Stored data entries
_ _ _ _ _ _ _

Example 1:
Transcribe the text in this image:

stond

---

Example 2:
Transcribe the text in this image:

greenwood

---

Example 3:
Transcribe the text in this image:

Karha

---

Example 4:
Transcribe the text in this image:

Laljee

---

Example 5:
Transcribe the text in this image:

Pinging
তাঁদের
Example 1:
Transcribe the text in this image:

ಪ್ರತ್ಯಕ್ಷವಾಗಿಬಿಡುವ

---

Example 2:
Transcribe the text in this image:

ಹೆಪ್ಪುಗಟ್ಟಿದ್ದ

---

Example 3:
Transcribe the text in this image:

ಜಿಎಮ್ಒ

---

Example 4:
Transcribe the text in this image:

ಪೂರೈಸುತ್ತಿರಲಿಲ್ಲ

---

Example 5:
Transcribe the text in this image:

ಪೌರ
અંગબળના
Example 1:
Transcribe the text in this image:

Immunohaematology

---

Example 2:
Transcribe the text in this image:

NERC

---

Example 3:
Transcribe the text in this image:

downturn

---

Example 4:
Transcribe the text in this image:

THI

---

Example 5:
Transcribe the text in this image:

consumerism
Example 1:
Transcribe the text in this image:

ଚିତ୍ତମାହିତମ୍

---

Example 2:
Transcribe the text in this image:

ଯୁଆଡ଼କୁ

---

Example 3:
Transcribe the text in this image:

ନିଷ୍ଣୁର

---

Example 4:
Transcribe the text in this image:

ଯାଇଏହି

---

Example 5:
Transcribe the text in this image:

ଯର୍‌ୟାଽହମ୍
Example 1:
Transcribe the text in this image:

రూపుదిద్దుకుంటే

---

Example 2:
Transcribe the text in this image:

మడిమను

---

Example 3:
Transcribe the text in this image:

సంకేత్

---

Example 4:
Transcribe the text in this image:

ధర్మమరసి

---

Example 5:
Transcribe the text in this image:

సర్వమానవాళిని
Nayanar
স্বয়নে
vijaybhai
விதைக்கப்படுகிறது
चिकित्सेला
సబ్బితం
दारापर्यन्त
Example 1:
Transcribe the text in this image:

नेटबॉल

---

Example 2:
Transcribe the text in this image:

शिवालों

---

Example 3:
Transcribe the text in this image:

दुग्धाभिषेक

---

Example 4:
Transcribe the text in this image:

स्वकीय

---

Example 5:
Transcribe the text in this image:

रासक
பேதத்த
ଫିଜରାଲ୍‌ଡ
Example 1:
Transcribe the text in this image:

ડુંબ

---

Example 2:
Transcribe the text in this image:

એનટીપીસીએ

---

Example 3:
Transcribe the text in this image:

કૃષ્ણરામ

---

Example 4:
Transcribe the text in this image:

_ _ _ _ _ _ _

_BRIEF_
Give back all of the entries above, unchanged in every word.

_RESPONSE TO THIS TASK_
Example 1:
Transcribe the text in this image:

stond

---

Example 2:
Transcribe the text in this image:

greenwood

---

Example 3:
Transcribe the text in this image:

Karha

---

Example 4:
Transcribe the text in this image:

Laljee

---

Example 5:
Transcribe the text in this image:

Pinging
তাঁদের
Example 1:
Transcribe the text in this image:

ಪ್ರತ್ಯಕ್ಷವಾಗಿಬಿಡುವ

---

Example 2:
Transcribe the text in this image:

ಹೆಪ್ಪುಗಟ್ಟಿದ್ದ

---

Example 3:
Transcribe the text in this image:

ಜಿಎಮ್ಒ

---

Example 4:
Transcribe the text in this image:

ಪೂರೈಸುತ್ತಿರಲಿಲ್ಲ

---

Example 5:
Transcribe the text in this image:

ಪೌರ
અંગબળના
Example 1:
Transcribe the text in this image:

Immunohaematology

---

Example 2:
Transcribe the text in this image:

NERC

---

Example 3:
Transcribe the text in this image:

downturn

---

Example 4:
Transcribe the text in this image:

THI

---

Example 5:
Transcribe the text in this image:

consumerism
Example 1:
Transcribe the text in this image:

ଚିତ୍ତମାହିତମ୍

---

Example 2:
Transcribe the text in this image:

ଯୁଆଡ଼କୁ

---

Example 3:
Transcribe the text in this image:

ନିଷ୍ଣୁର

---

Example 4:
Transcribe the text in this image:

ଯାଇଏହି

---

Example 5:
Transcribe the text in this image:

ଯର୍‌ୟାଽହମ୍
Example 1:
Transcribe the text in this image:

రూపుదిద్దుకుంటే

---

Example 2:
Transcribe the text in this image:

మడిమను

---

Example 3:
Transcribe the text in this image:

సంకేత్

---

Example 4:
Transcribe the text in this image:

ధర్మమరసి

---

Example 5:
Transcribe the text in this image:

సర్వమానవాళిని
Nayanar
স্বয়নে
vijaybhai
விதைக்கப்படுகிறது
चिकित्सेला
సబ్బితం
दारापर्यन्त
Example 1:
Transcribe the text in this image:

नेटबॉल

---

Example 2:
Transcribe the text in this image:

शिवालों

---

Example 3:
Transcribe the text in this image:

दुग्धाभिषेक

---

Example 4:
Transcribe the text in this image:

स्वकीय

---

Example 5:
Transcribe the text in this image:

रासक
பேதத்த
ଫିଜରାଲ୍‌ଡ
Example 1:
Transcribe the text in this image:

ડુંબ

---

Example 2:
Transcribe the text in this image:

એનટીપીસીએ

---

Example 3:
Transcribe the text in this image:

કૃષ્ણરામ

---

Example 4:
Transcribe the text in this image:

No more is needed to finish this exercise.